> **WORK TO COMPLETE**
Put each line of the data below into a JSON list of strings, one string per line, skipping blank lines. Leave the pictures out.

Dataset entries:
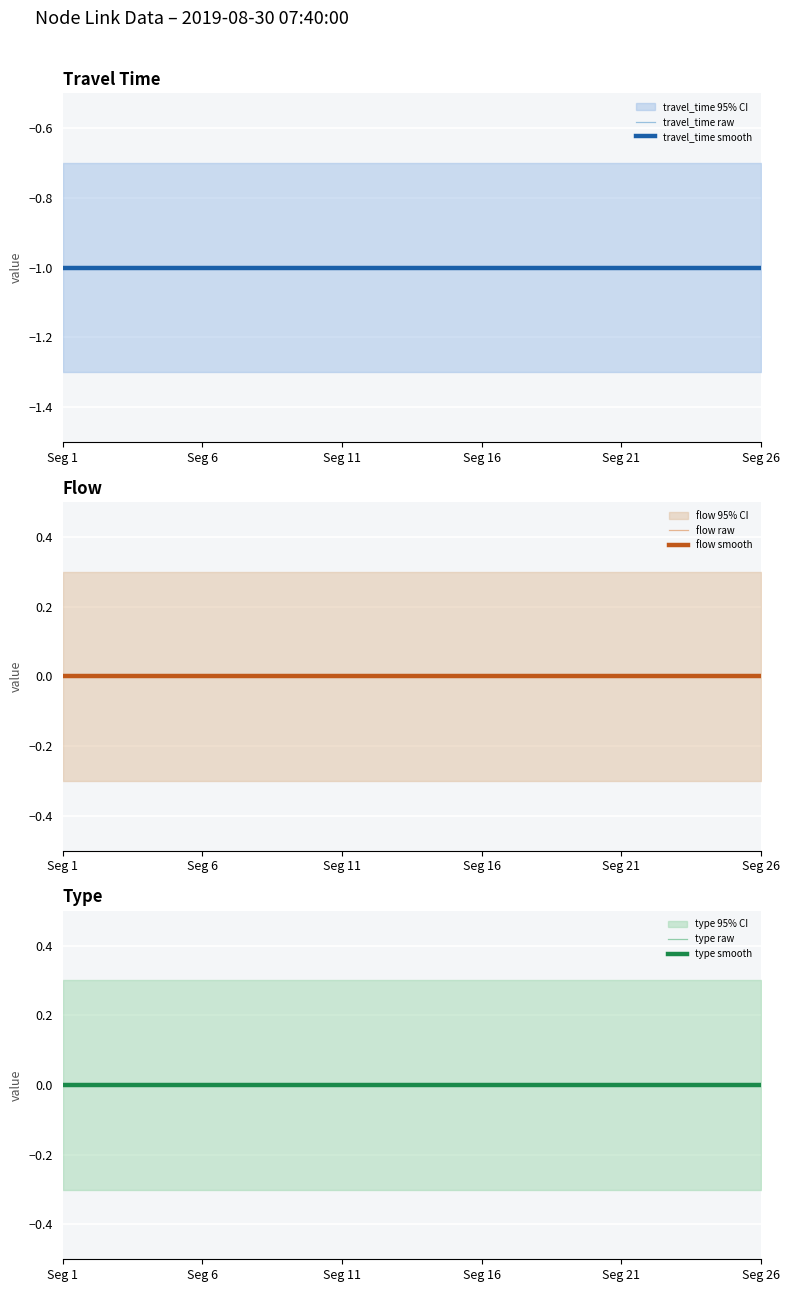

The value of flow raw at 16 is 0. True or false?

True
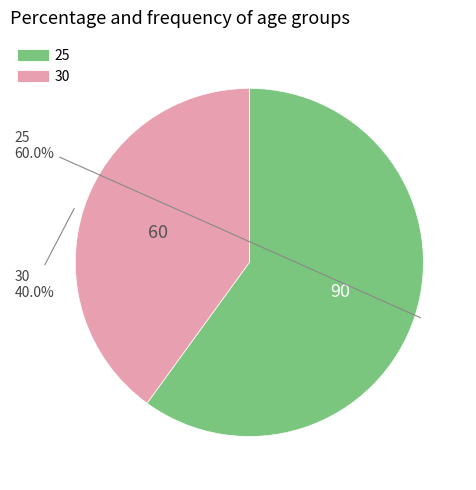

Which slice is the largest?

25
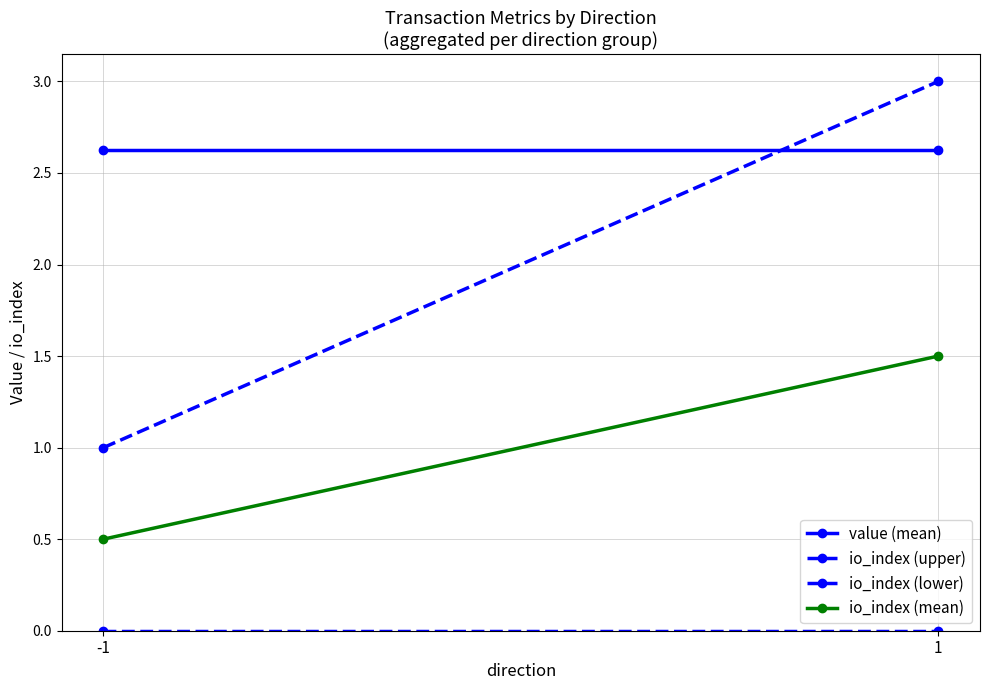

Which series has the largest total across all categories?

value (mean)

> **SOLUTION TO THIS EXERCISE**
[
  "The value of flow raw at 16 is 0. True or false?",
  "True",
  "Which slice is the largest?",
  "25",
  "Which series has the largest total across all categories?",
  "value (mean)"
]